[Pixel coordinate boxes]
"""

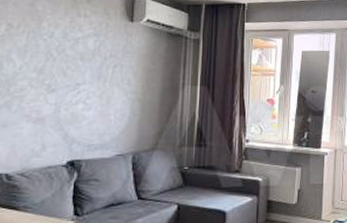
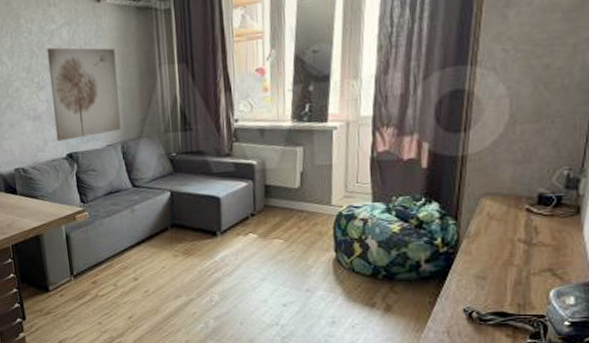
wall art: none [59,53,141,147] -> present [46,47,121,142]

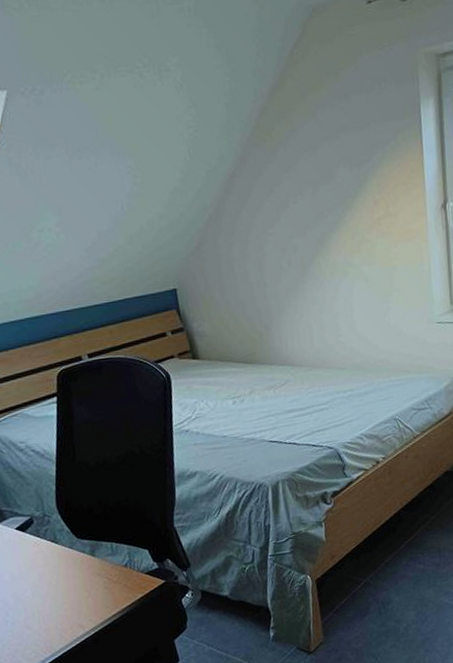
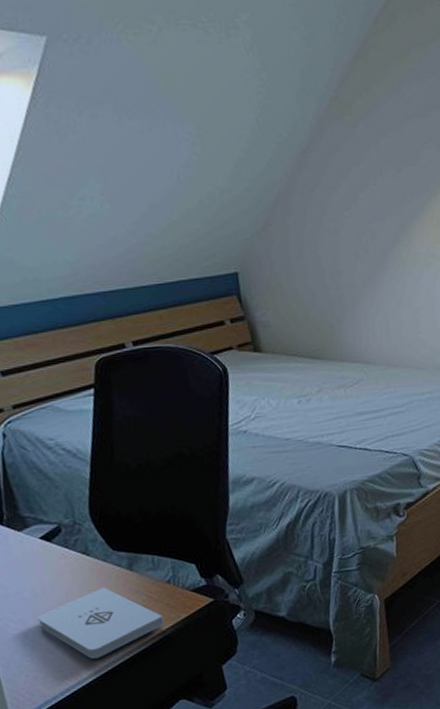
notepad: none [16,571,123,634] -> present [38,587,164,659]

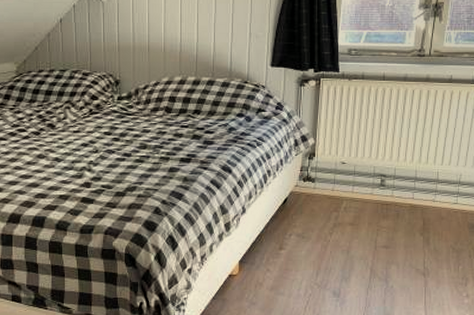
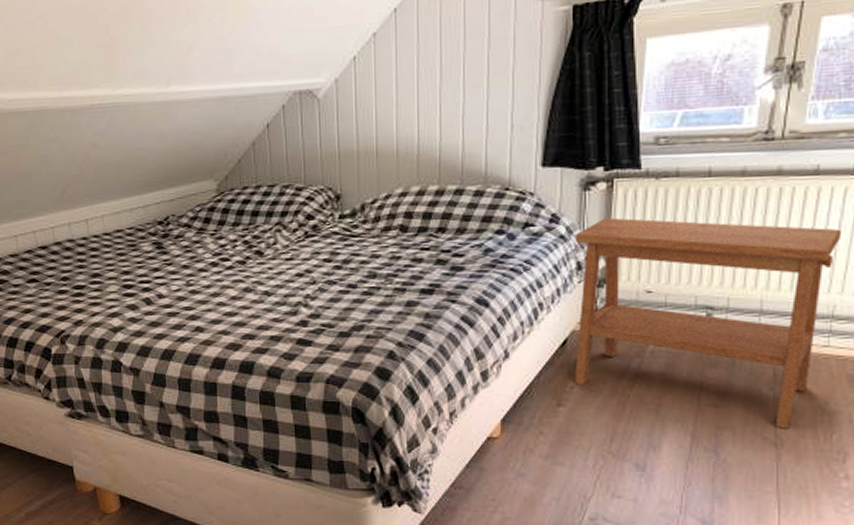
side table: none [292,107,466,263] -> present [574,217,842,429]

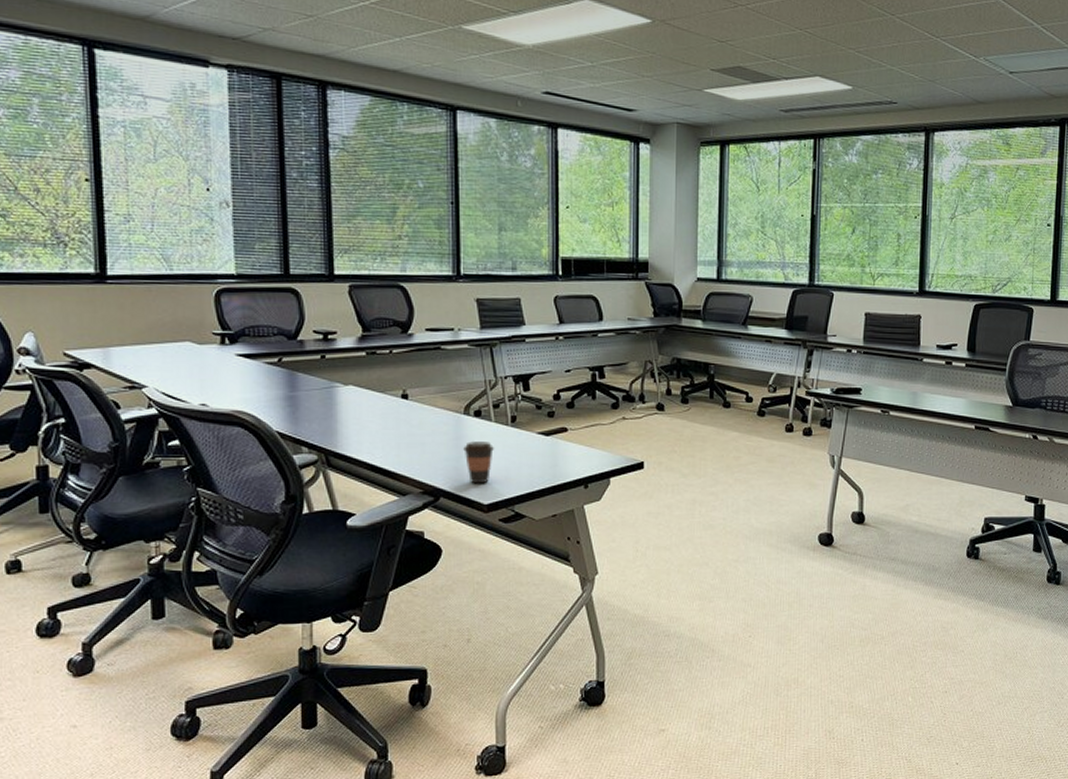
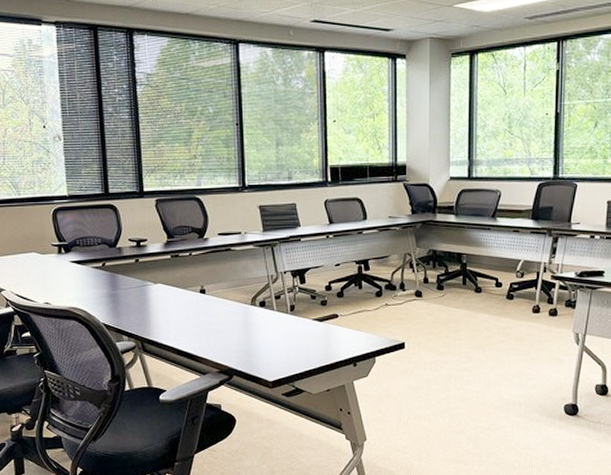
coffee cup: present [463,441,495,484] -> none [251,328,278,364]

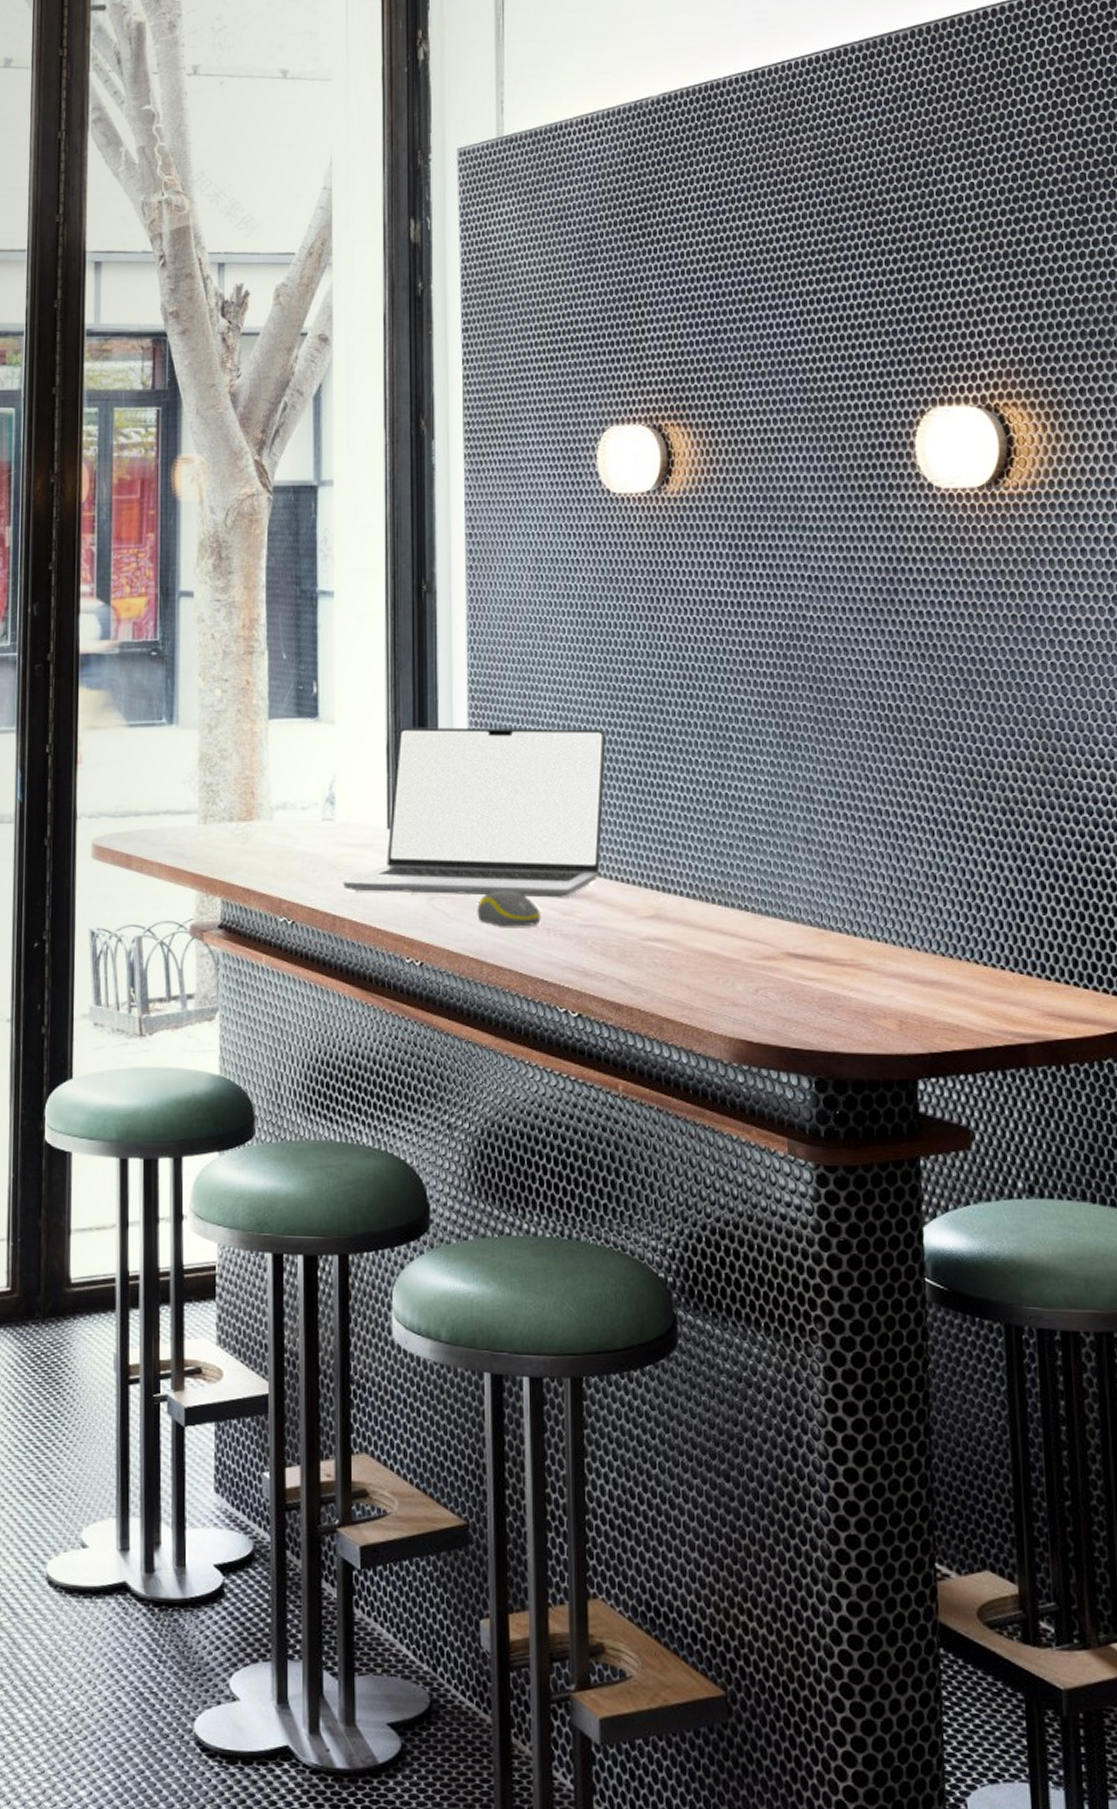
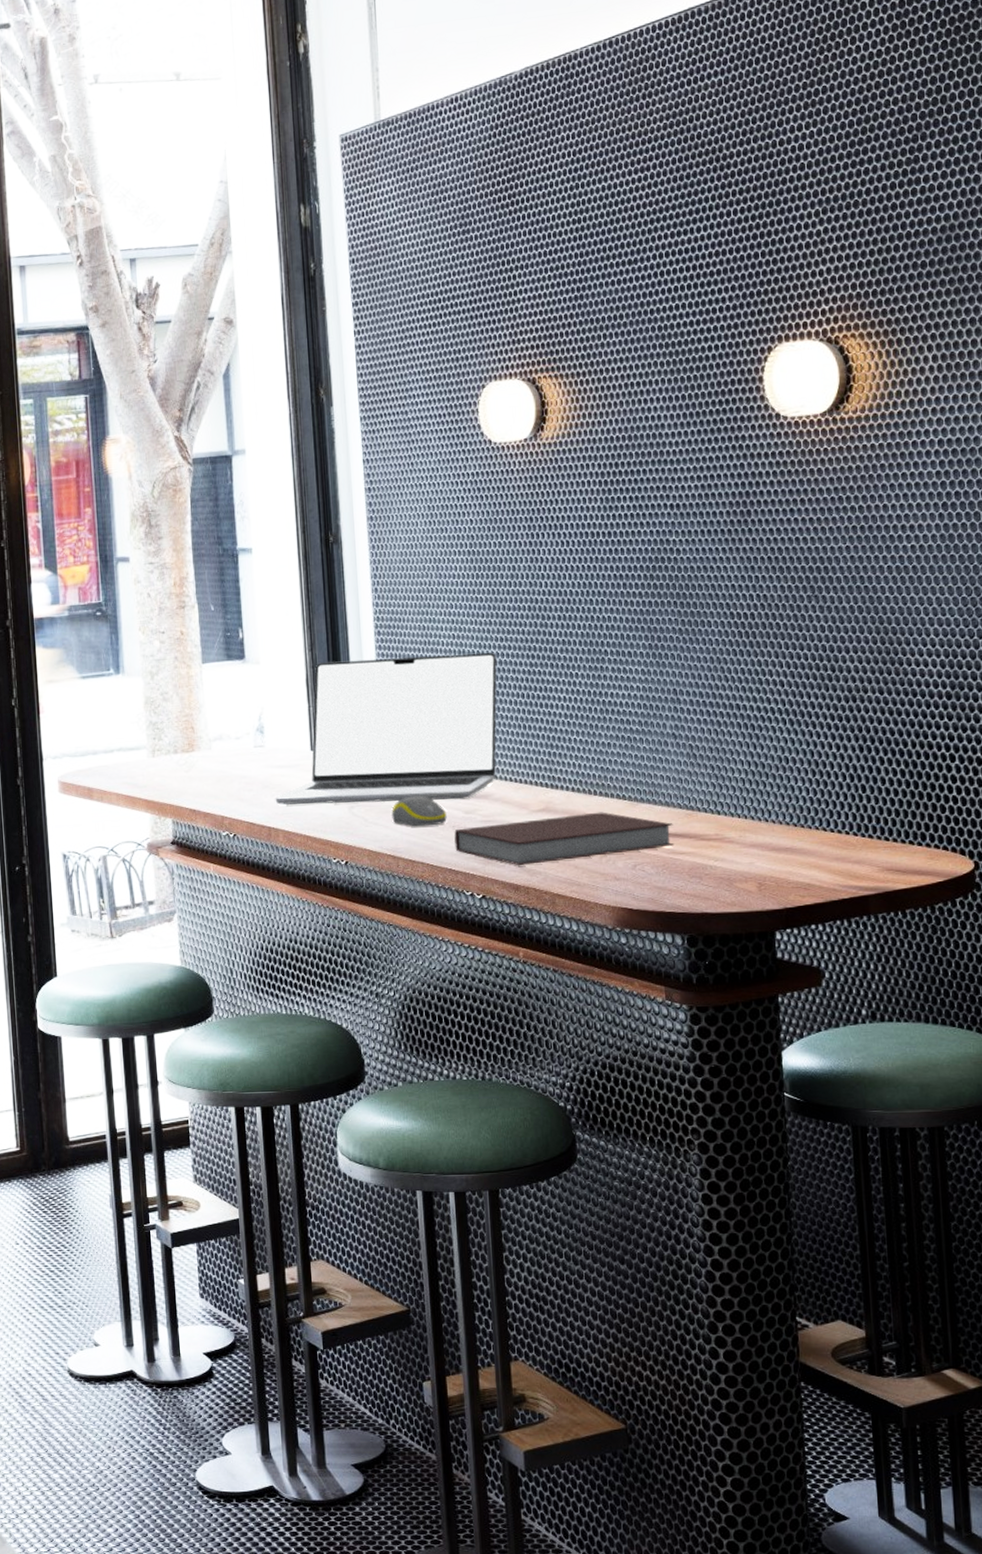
notebook: none [548,923,803,981] -> present [454,812,675,865]

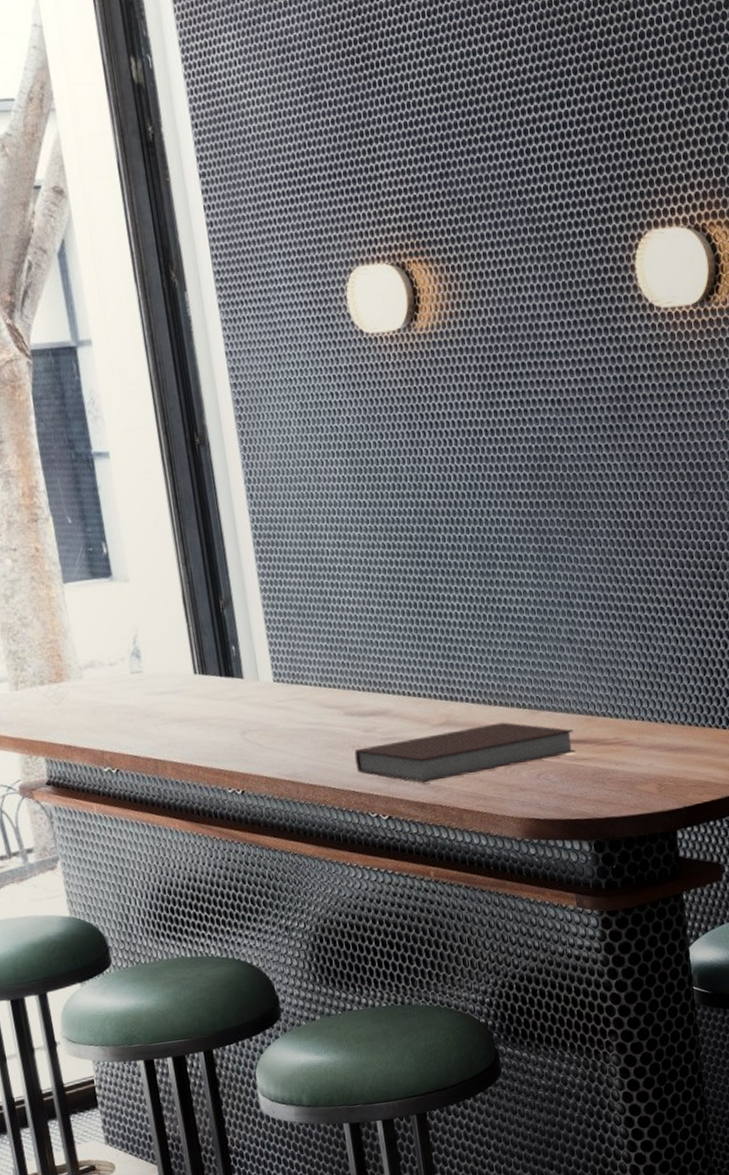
laptop: present [275,652,497,805] -> none [159,560,394,735]
computer mouse: present [391,796,447,827] -> none [287,716,346,749]

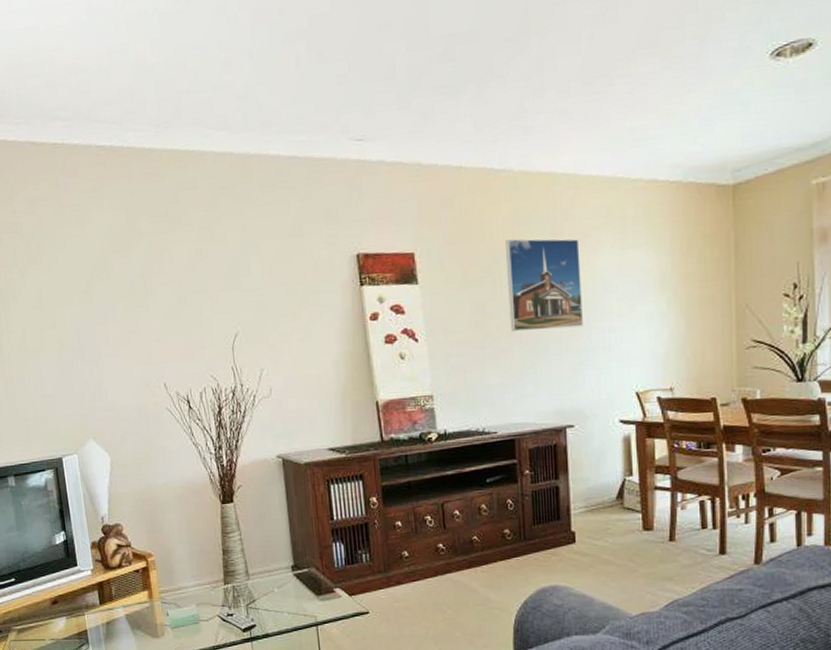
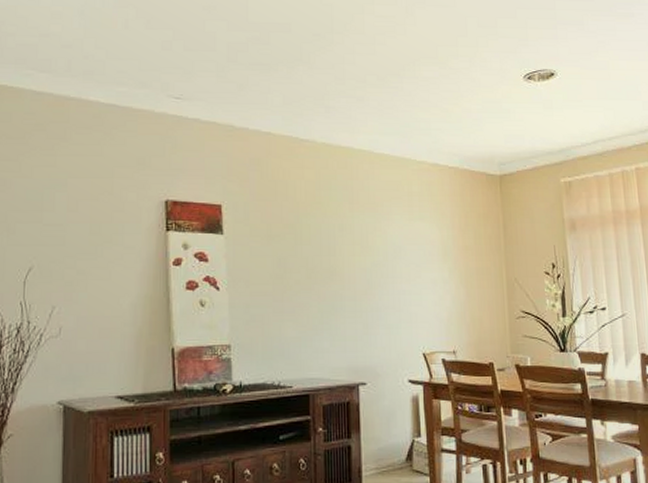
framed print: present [506,238,583,332] -> none [307,202,375,288]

"""

* **What to work on**:
Take the lines from the one holding "notebook: none [548,923,803,981]" through the final line of the records above and output them exactly, both ends included, excluding pictures.

* **Result**:
notebook: none [548,923,803,981] -> present [454,812,675,865]

laptop: present [275,652,497,805] -> none [159,560,394,735]
computer mouse: present [391,796,447,827] -> none [287,716,346,749]

framed print: present [506,238,583,332] -> none [307,202,375,288]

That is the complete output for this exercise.